Os livros de leitura obrigatória não são, então, uma boa estratégia para formar leitores?
Os livros de leitura obrigatória são necessários. Há um capital cultural do País que temos a obrigação de transmitir aos alunos. Todos os países o fazem, com diferentes abordagens e de diferentes formas. Repare: a escola pública tem este grande papel de proporcionar uma educação equitativa a todos. Se não transmitirmos este capital cultural, há pessoas que terão acesso a ele e outras, não. Portanto, os livros de leitura obrigatória são necessários, mas eu diria que há espaço para outras leituras. O cânone não tem de tomar todo o tempo das aulas. Há leituras riquíssimas, algumas publicadas agora, que o podem acompanhar. A Olga Tokarczuk, por exemplo, tem um livro excecional passado num ambiente rural e muito pequeno. É fascinante comparar como ela e o Eça olham para a relação entre as pessoas neste meio.
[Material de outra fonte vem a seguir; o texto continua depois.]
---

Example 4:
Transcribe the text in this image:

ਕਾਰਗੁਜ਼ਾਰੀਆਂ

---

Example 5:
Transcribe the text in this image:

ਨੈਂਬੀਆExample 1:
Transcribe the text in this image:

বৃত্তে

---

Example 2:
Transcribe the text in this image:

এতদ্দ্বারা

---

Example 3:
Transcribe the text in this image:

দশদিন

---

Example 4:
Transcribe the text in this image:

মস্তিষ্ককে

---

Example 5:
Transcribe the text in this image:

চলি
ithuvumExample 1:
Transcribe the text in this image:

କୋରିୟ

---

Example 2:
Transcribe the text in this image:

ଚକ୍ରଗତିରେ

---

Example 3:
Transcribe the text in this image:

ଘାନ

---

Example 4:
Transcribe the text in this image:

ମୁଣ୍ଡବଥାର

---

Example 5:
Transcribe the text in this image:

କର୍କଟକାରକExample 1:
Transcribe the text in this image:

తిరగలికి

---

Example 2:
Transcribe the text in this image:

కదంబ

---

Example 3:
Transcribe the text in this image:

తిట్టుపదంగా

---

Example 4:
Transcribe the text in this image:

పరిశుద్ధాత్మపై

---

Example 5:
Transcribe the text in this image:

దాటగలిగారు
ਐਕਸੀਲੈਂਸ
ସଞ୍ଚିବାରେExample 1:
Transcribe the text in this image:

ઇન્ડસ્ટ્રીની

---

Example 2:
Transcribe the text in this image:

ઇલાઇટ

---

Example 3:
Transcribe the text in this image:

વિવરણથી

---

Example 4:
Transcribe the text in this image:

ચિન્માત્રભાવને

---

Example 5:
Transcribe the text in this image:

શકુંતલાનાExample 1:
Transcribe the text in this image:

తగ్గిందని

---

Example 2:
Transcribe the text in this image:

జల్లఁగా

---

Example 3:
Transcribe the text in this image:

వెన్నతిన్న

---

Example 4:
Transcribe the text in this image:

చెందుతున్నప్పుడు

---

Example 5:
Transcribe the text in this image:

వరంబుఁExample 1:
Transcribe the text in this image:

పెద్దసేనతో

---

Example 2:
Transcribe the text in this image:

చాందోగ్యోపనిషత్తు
Que livros tem, neste momento, na mesinha de cabeceira?
Não sou daquelas pessoas que leem vários livros ao mesmo tempo. Tendo a ler um livro, acabá-lo e começar outro. Desisto de alguns sem problemas de consciência, não faço fretes. Leio mais de 100 livros por ano. Agora, estou a ler A Elegância do Ouriço, de Muriel Barbery. É hilariante, porque brinca com imprevistos, com os disparates que fazemos ao etiquetar as pessoas ou ao colocá-las em gavetas.
Como escolhe os livros que lê?
De muitas maneiras. Pode ser numa livraria. Procuro sugestões em jornais, em revistas literárias e no Goodreads. Há uma fonte segura que uso quando estou preguiçosa: a lista do Man Booker Prize. Além disso, falo com amigos. Um dos livros do top 5 da minha vida, The Garden of Evening Mists, de um escritor da Malásia, Tan Twan Eng, foi-me sugerido por um holandês que não tem nada que ver com a área da leitura, é gestor de projeto.
Quais são os outros quatro livros do seu top?
A Jangada de Pedra, um livro pouco amado do Saramago, que considero lindíssimo. Memórias de Adriano, da Yourcenar. O Senhor dos Anéis foi o primeiro a entrar para a lista, aos 15 anos. Hesito entre alguns da América do Sul, mas talvez Cem Anos de Solidão, do García Márquez.